Petites violences ordinaires pdf

Je vais aborder trois thèmes cette semaine, si mon agenda m’en laisse le temps : les peines plancher, la réforme petites violences ordinaires pdf la carte judiciaire notamment. Mais tout d’abord, collons le plus à l’actualité, la libération conditionnelle, sous les feux de la rampe aujourd’hui par la libération annoncée de Bertrand Cantat. L’objet de ce billet n’est absolument pas d’étaler soit des déclarations scandalisées sur cette décision soit une approbation bruyante en fustigeant ceux qui s’y opposaient.

De tels commentaires seront impitoyablement supprimés, je vous rappelle que je suis de mauvaise humeur depuis samedi soir. La peine vise à punir, c’est une évidence, mais elle ne vise pas qu’à cela. C’est là l’écrasante responsabilité des juges – vous comprendrez bientôt le pluriel – que de rechercher l’équilibre entre toutes les finalités de la peine. C’est l’article 132-24 du Code pénal qui a inscrit dans la loi les principes posés depuis longtemps par la jurisprudence, notamment du Conseil constitutionnel. La nature, le quantum et le régime des peines prononcées sont fixés de manière à concilier la protection effective de la société, la sanction du condamné et les intérêts de la victime avec la nécessité de favoriser l’insertion ou la réinsertion du condamné et de prévenir la commission de nouvelles infractions.

La protection de la société, c’est la neutralisation de l’individu dangereux. La sanction du condamné, c’est la rétribution : il a eu un comportement interdit, il doit être sanctionné sauf à faire de l’interdit social une farce. Le but est que quel que soit l’intérêt tiré du comportement, il ne vaille pas la peine qui y est attaché.

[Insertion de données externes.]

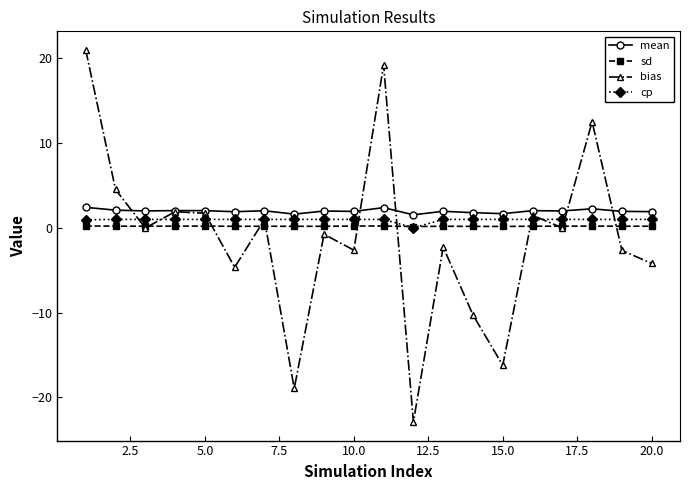

True or false: sd has more than 2 points higher than both neighbors.

True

Rouler à 200 fait arriver plus vite, mais si on vous confisque votre voiture et annule votre permis, le jeu n’en vaut pas la chandelle.

Ca, c’est un ajout de la loi Clément sur la récidive du 12 décembre 2005. L’irruption de la victime à tous les stades du procès pénal est une tendance parfois irritante de notre époque tant on détourne le procès pénal de sa finalité et de ce qu’il est vraiment : un individu face à la société dont il a transgressé les règles. La nécessité de favoriser l’insertion ou la réinsertion du condamné : il y a toujours un après la peine depuis le 9 octobre 1981. Prévenir la commission de nouvelles infractions.

Redondance avec la protection de la société, mais le législateur de 2005 était obsédé par la récidive. Ces principes s’imposent d’abord à la juridiction de jugement. Dans le cas Cantat, la juridiction était lituanienne, mais ces principes ne sont pas non plus inconnus sur les rives de la Baltique. Une bonne plaidoirie doit à mon sens donner l’opinion de l’avocat sur ces quatre points. Mais une peine s’étalant dans le temps, il ne serait pas bon de la traiter comme une parole sacrée et intangible. Un condamné peut changer, et la longue période d’observation continue qu’est un emprisonnement permet de le constater. Il a de par la loi des pouvoirs étendus mais pas illimités pour modifier la peine en cours d’exécution.